Recorded data:
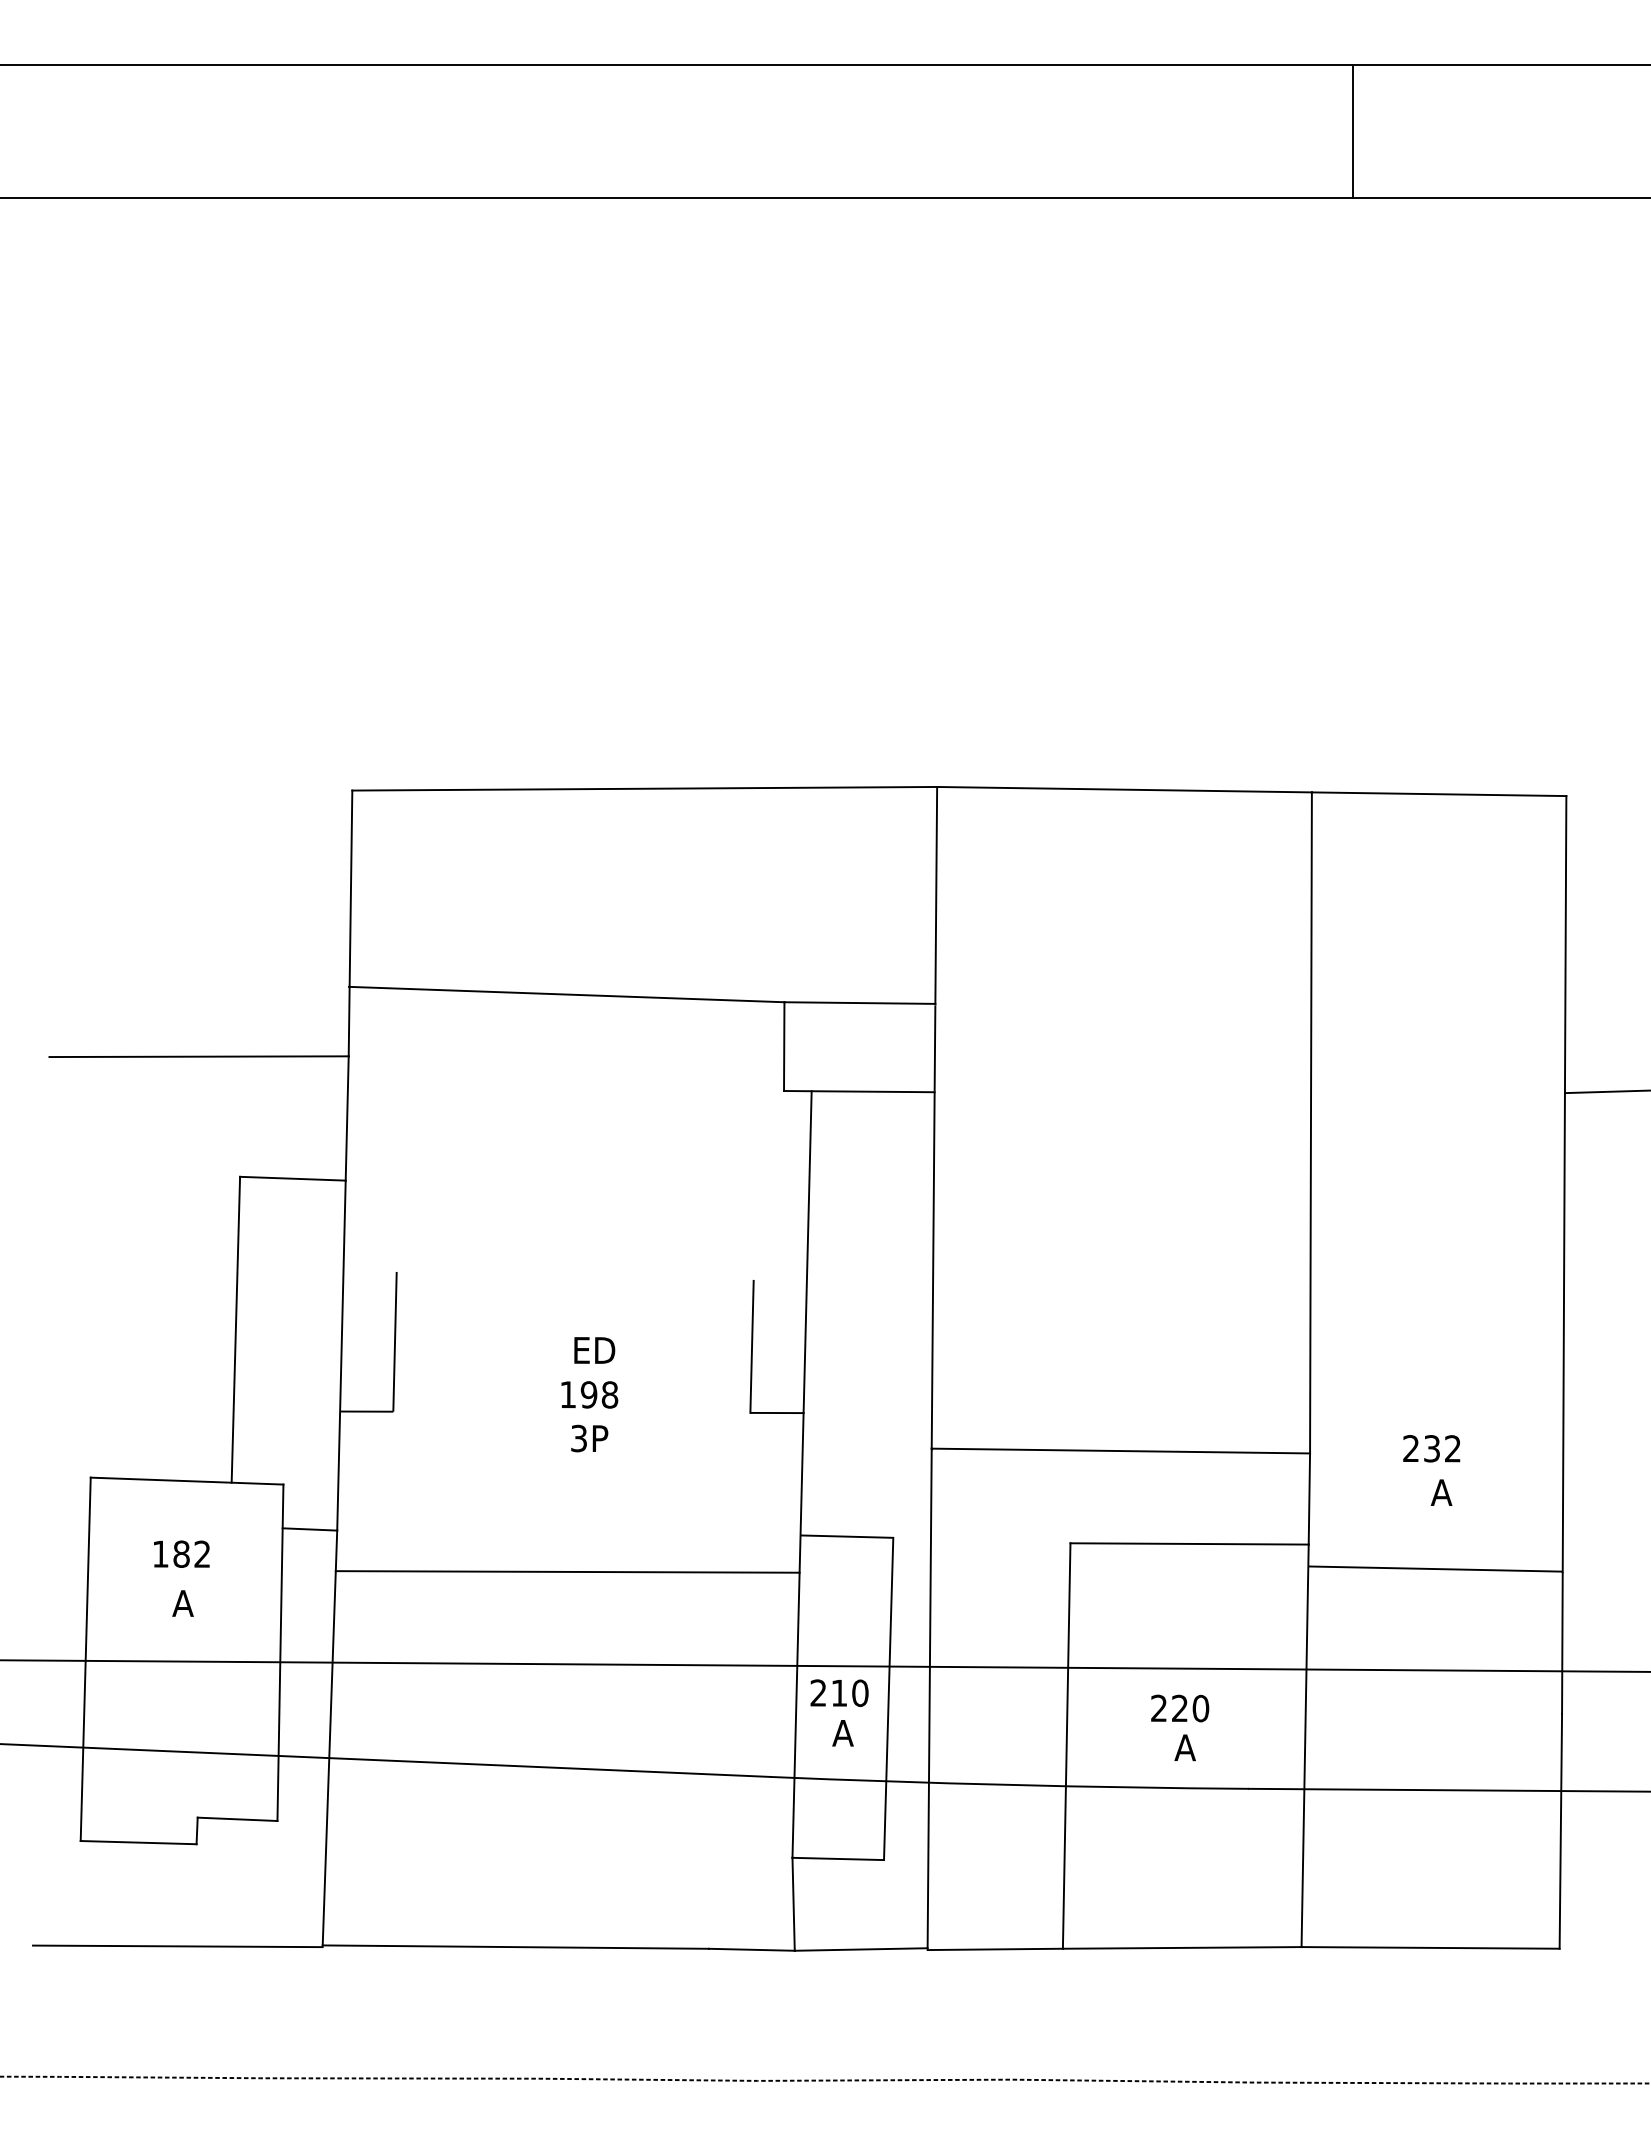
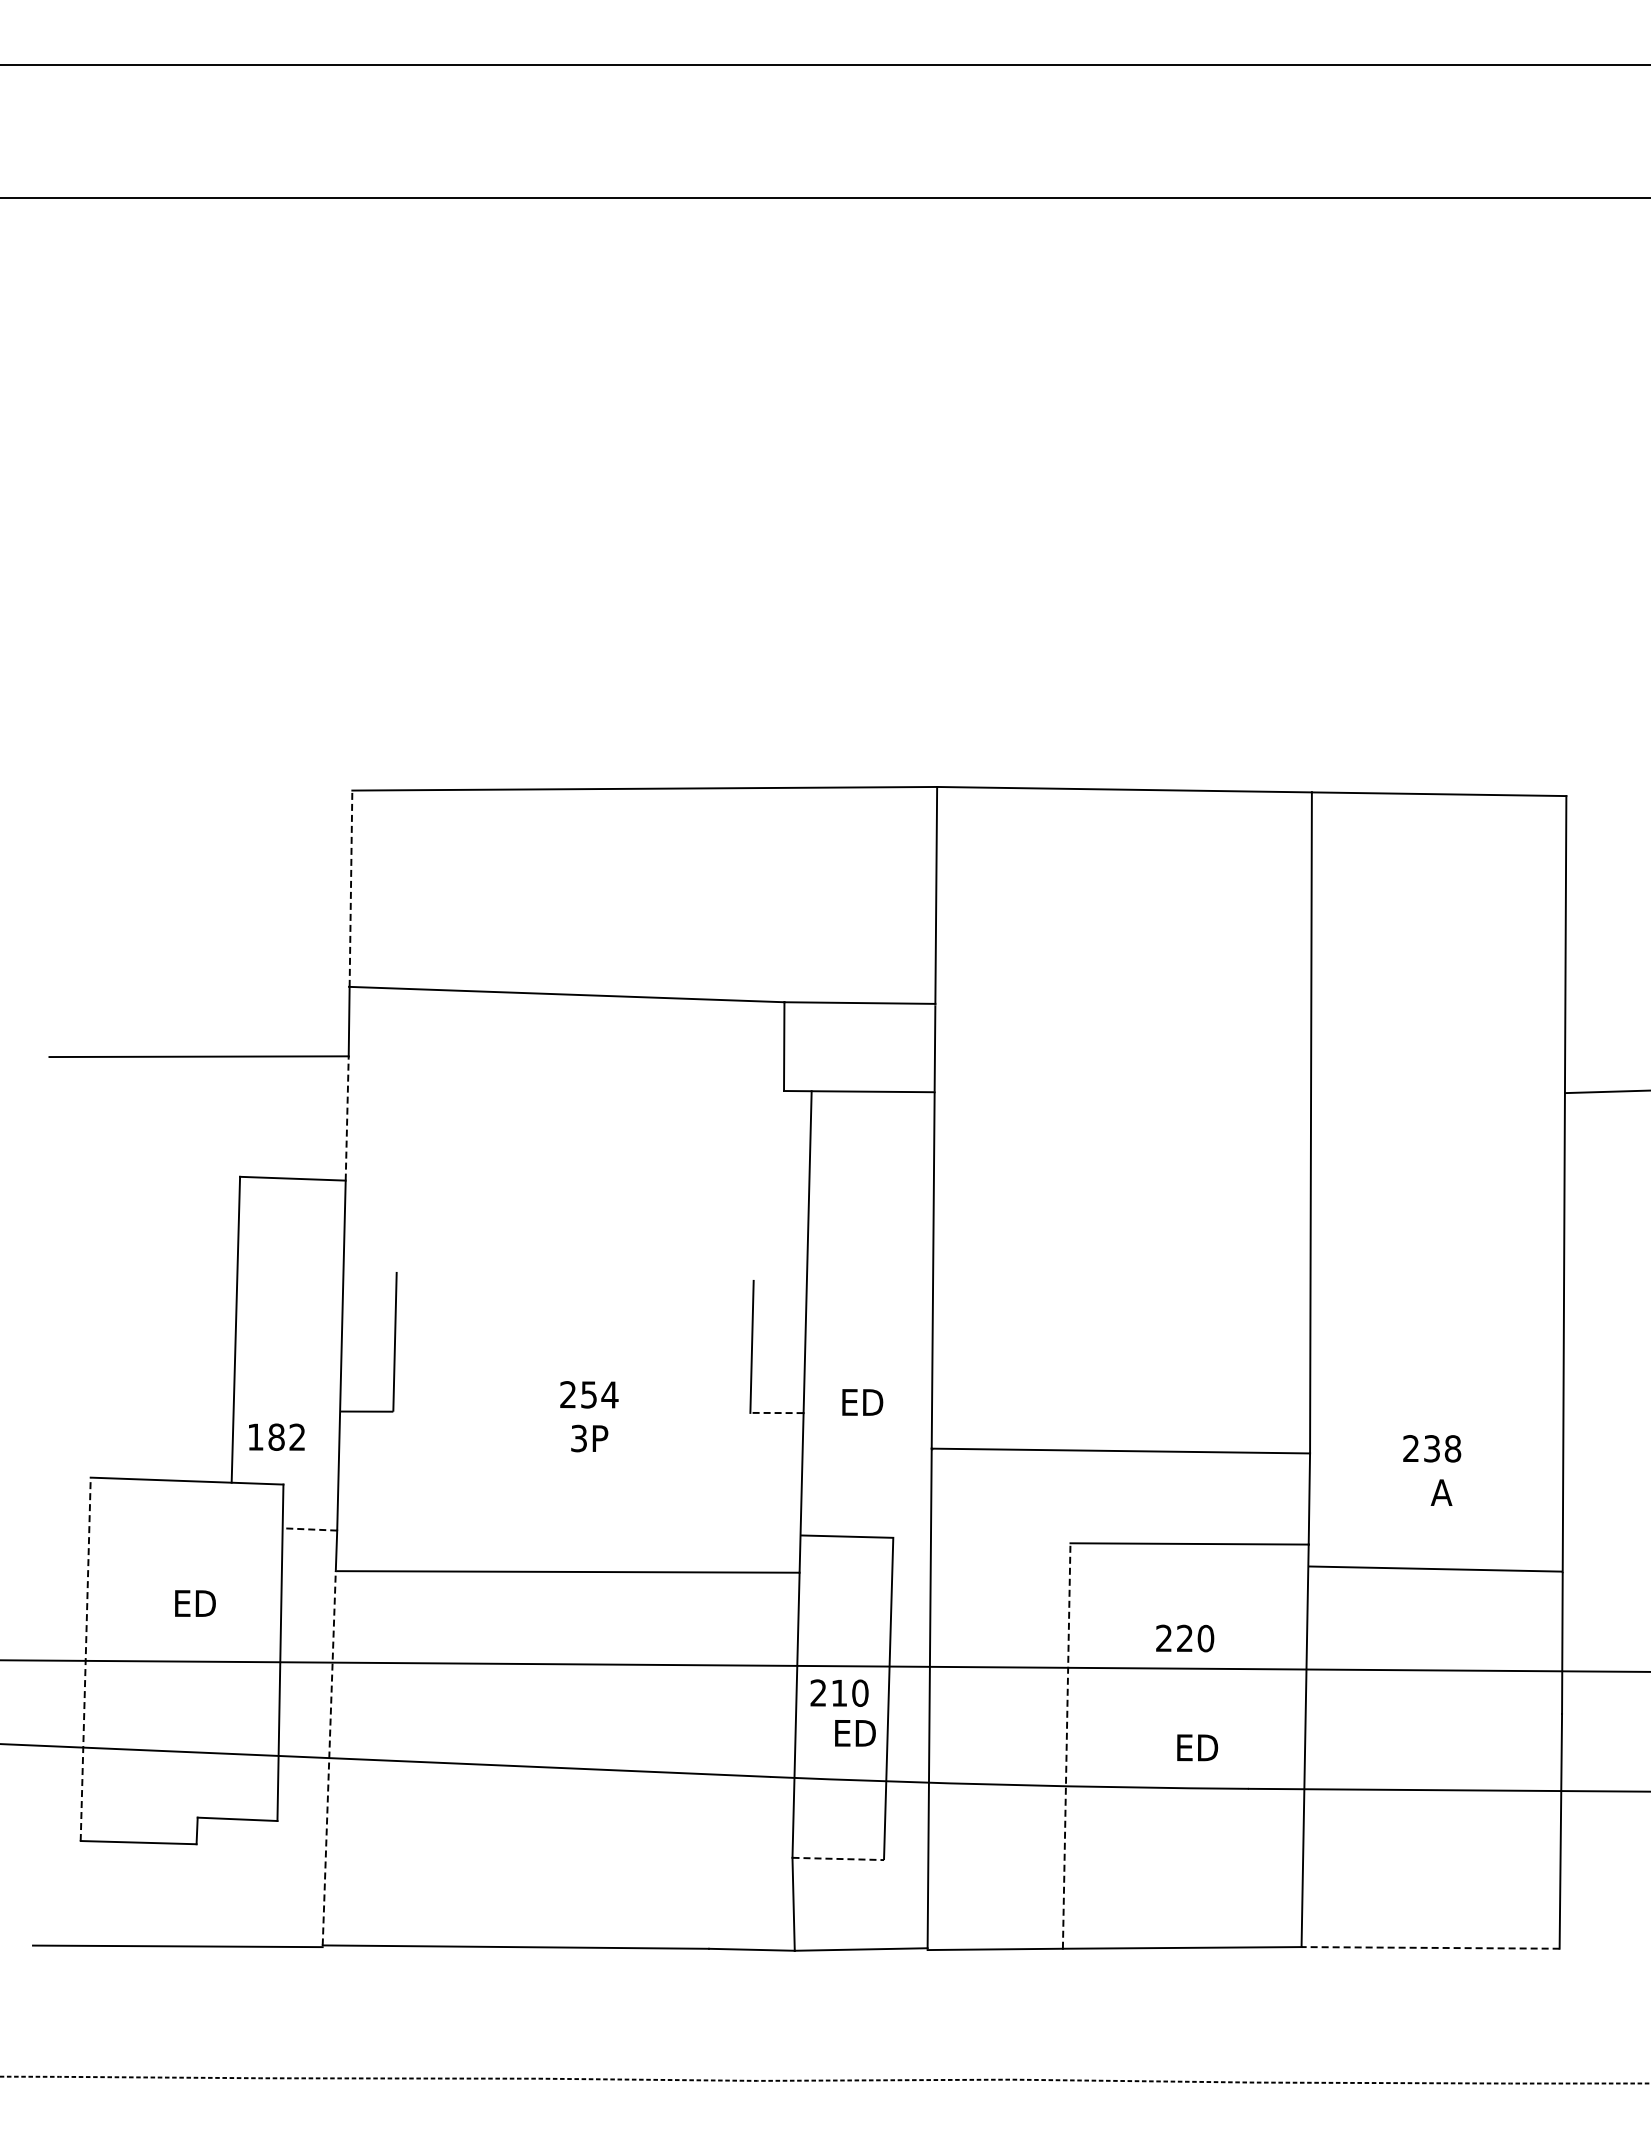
line at (1353, 130): present -> none
line at (350, 888): solid -> dashed
line at (347, 1117): solid -> dashed
text at (594, 1350) position: (594, 1350) -> (862, 1402)
text at (589, 1394): 198 -> 254
line at (777, 1413): solid -> dashed
text at (1452, 1448): 232 -> 238
line at (309, 1529): solid -> dashed
text at (181, 1553) position: (181, 1553) -> (276, 1436)
text at (193, 1603): A -> ED
line at (85, 1659): solid -> dashed
text at (1180, 1708) position: (1180, 1708) -> (1185, 1638)
text at (853, 1733): A -> ED
line at (1066, 1746): solid -> dashed
text at (1196, 1747): A -> ED
line at (329, 1757): solid -> dashed
line at (838, 1858): solid -> dashed
line at (1430, 1947): solid -> dashed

• **Stated task**
Render the listing above as a Markdown table with the columns "Row" and "Change," numbering each line and omitting blank lines. Leave the pictures out of the table.

• **Output for this task**
| Row | Change |
|---|---|
| 1 | line at (1353, 130): present -> none |
| 2 | line at (350, 888): solid -> dashed |
| 3 | line at (347, 1117): solid -> dashed |
| 4 | text at (594, 1350) position: (594, 1350) -> (862, 1402) |
| 5 | text at (589, 1394): 198 -> 254 |
| 6 | line at (777, 1413): solid -> dashed |
| 7 | text at (1452, 1448): 232 -> 238 |
| 8 | line at (309, 1529): solid -> dashed |
| 9 | text at (181, 1553) position: (181, 1553) -> (276, 1436) |
| 10 | text at (193, 1603): A -> ED |
| 11 | line at (85, 1659): solid -> dashed |
| 12 | text at (1180, 1708) position: (1180, 1708) -> (1185, 1638) |
| 13 | text at (853, 1733): A -> ED |
| 14 | line at (1066, 1746): solid -> dashed |
| 15 | text at (1196, 1747): A -> ED |
| 16 | line at (329, 1757): solid -> dashed |
| 17 | line at (838, 1858): solid -> dashed |
| 18 | line at (1430, 1947): solid -> dashed |